TGS: Final Fantasy X impressions

[03.30.01] » Details on new characters and summon spells, plus a look at the new battle system.

   Final Fantasy X was on display in playable form at the Tokyo Game Show, and Andy "The Man" Church was on hand to give Square's latest epic a spin. Based on his reports and additional analysis from his screenshots, we've put together a more thorough look at the two sections offered for play.

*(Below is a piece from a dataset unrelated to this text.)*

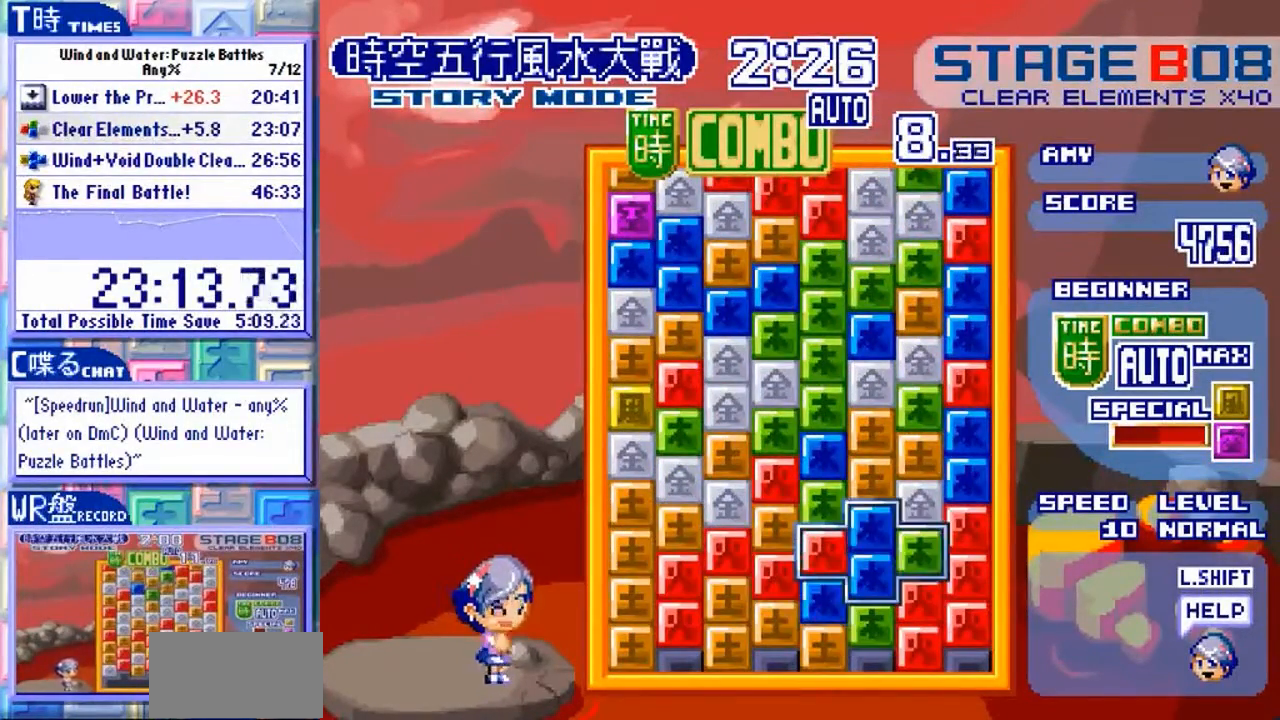
{"dt_ms": 500, "buttons": [], "left_stick": "center", "events": [[267, "left_stick", "down"], [367, "Y", "down"], [400, "left_stick", "center"], [467, "Y", "up"]]}
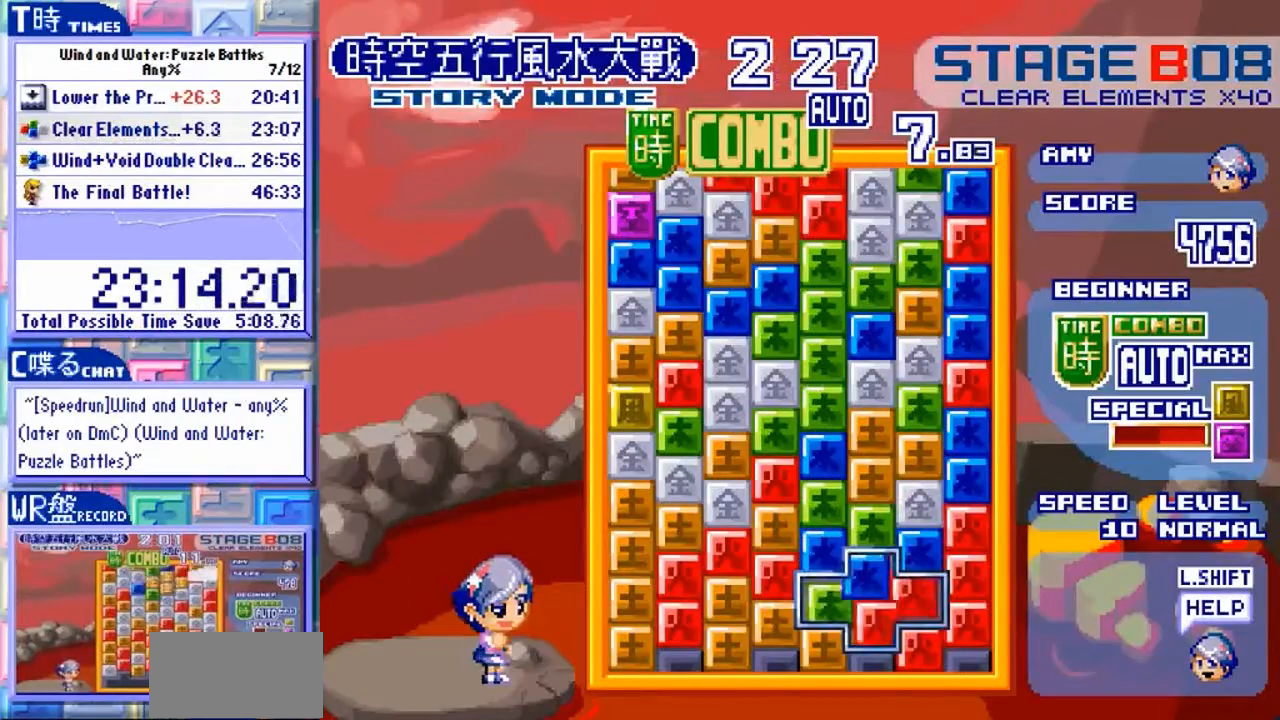
{"dt_ms": 500, "buttons": [], "left_stick": "center"}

   As previously reported, the first area of the demo features Tidus exploring an underground area. Though the camera is static, it frequently changes positions to follow Tidus through the dungeon. A new Skies of Arcadia-style map charts your progress through the 3-D dungeon. Two bosses are featured in the underground area: a fish-like creature and an insectoid boss. Tidus battles the boss on the same screen in which he had been traveling. (Random battles, of course, still appear on separate screens, following a Xenogears-like "shattering screen" effect.)

   The second area is a tropical zone featuring Tidus, Yuna, and two new party members. The scenario begins with a battle against an impressive bestial boss; afterwards, the party is able to explore. Only three characters can fight at once; players can swap characters in the middle of battle by pressing L1. (It's not yet known whether switching heroes can be done at truly any time or if special conditions must be met.)

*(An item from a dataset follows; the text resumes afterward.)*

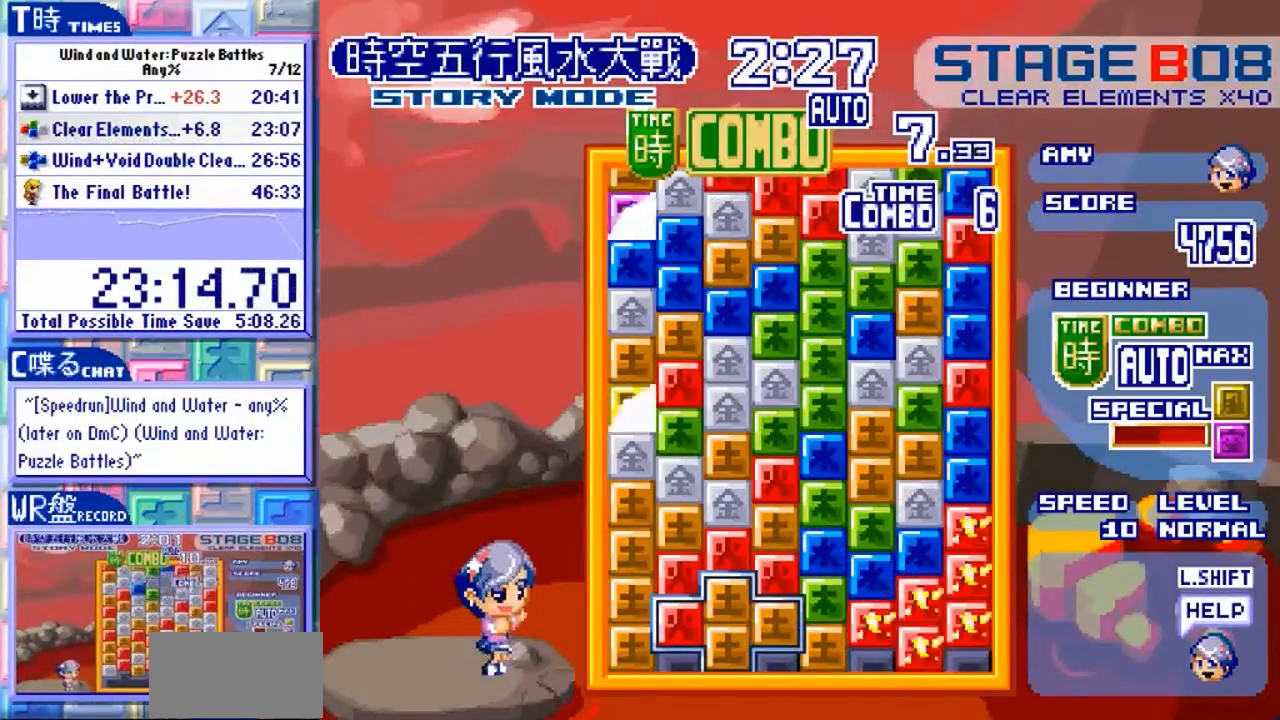
{"dt_ms": 500, "buttons": [], "left_stick": "center", "events": [[267, "left_stick", "up"], [367, "left_stick", "center"]]}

   One of the two new heroes is the promised Blitzball-wielding character; he has red hair, gray gloves, and green pants. He also has the most HP and the least MP, making it likely he's a fighting-oriented character. The other new hero is a black-haired character in a dark dress; she appears to be wielding a fan. This character is the opposite of the Blitzball fighter; she has lots of MP but little HP. Our extremely sketchy translations peg these new characters as "Wakka" and "Lulu," respectively, but don't be surprised if their official names end up wildly different.

   Three summons were available to Yuna: Final Fantasy mainstays Shiva and Ifrit, plus a brand new summon. The new summon character is some sort of purple winged creature; its name is something like "Valfaré". (If you can connect a name similar to this to any mythological creature; please drop us a line. And, no, it's not "Valkyrie.") Observant gamers may notice that the "Valfaré" resembles part of the original Final Fantasy X logo seen at Square Millennium; it's not yet clear if this is just a coincidence or a hint an an important story role for this new summoned creature.

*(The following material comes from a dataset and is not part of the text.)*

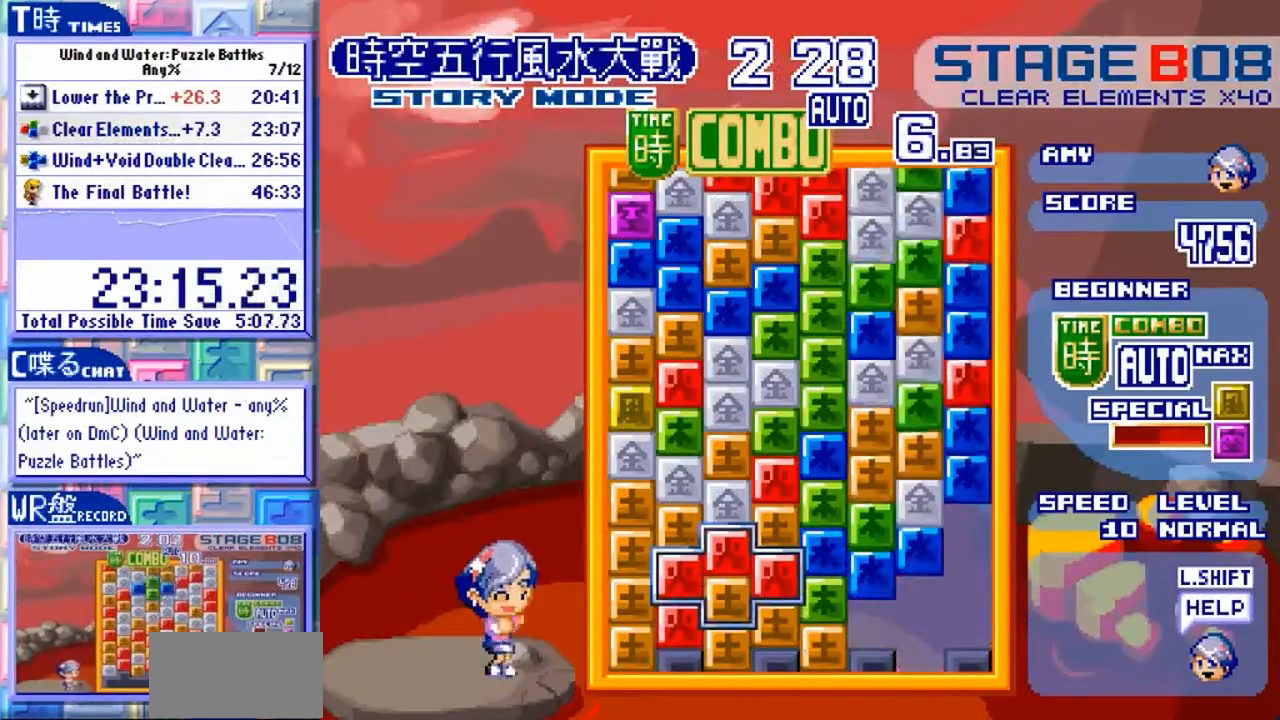
{"dt_ms": 500, "buttons": [], "left_stick": "center", "events": [[367, "left_stick", "down"], [500, "left_stick", "center"]]}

   Once summoned, a monster remains on the screen until killed or recalled by the player. Each summon monster has its own HP and MP statistics; the summons have significantly more HP than a standard character. The other party members are removed from play while a summon monster is fighting, though Yuna remains on screen to lend moral support.

   In a first for the Final Fantasy series, summon monsters can be directly controlled by the player. Each monster has four abilities: a standard physical attack, traditional magic spells such as Fire and Thundara, a summon-style Limit Break attack (such as Shiva's Diamond Dust), and a special non-summon attack.

Ifrit's abilities:

  • Spells: Fire, Fira, Firaga
  • Summon Attack: Hellfire
  • Special Attack: Meteor Strike

Shiva's abilities:

  • Spells: Blizzard, Blizzara, Blizzaga
  • Summon Attack: Diamond Dust
  • Special Attack: Heavenly Strike (pierces the defense of heavily-armored enemies)

Valfaré's abilities:

  • Spells: Fire, Blizzard, Thunder, Water
  • Summon Attack: Shooting Ray
  • Special Attack: Sonic Wing

   The summon attack can only be used after the monster's Limit meter is filled up; as in Final Fantasy VII, the meter fills whenever the summon monster attacks or is attacked by an opponent. The Limit meter fills very quickly in the TGS demo; this could be a demo-only tweak to better show off the summon attacks, however.

   As seen in the screenshots, Final Fantasy X represents a significant jump forward for the series in graphical detail. Character motion is still a bit stiff, but Square is still "working on it"; expect the animation to improve by the time the final version arrives this July. Gamers tired of the lengthy animations in most 3-D RPG battles will be happy to hear that FF X's are fast, with no lengthy movements between the heroes and monsters. Indeed, if the player does nothing but regular attacks, the action is non-stop.

   Details on the new battle mechanics are still sketchy, but it's safe to say that it's definitely not "pretty much standard Final Fantasy stuff." The ATB system has been replaced with a Grandia-style bar on the right-hand side of the screen. The bar seems to track when the turns of each character and monster will occur. Monsters are denoted with "M"s, summoned beats with "S"es, and human party members with their portraits. Pressing the R2 button allows the player to scroll down the list and see turns further in the future. The command window appears in the lower-left corner; while only three commands are shown at once, players can scroll down to access additional abilities.

   A big thanks to Andy Church, Gilgamesh-in-training.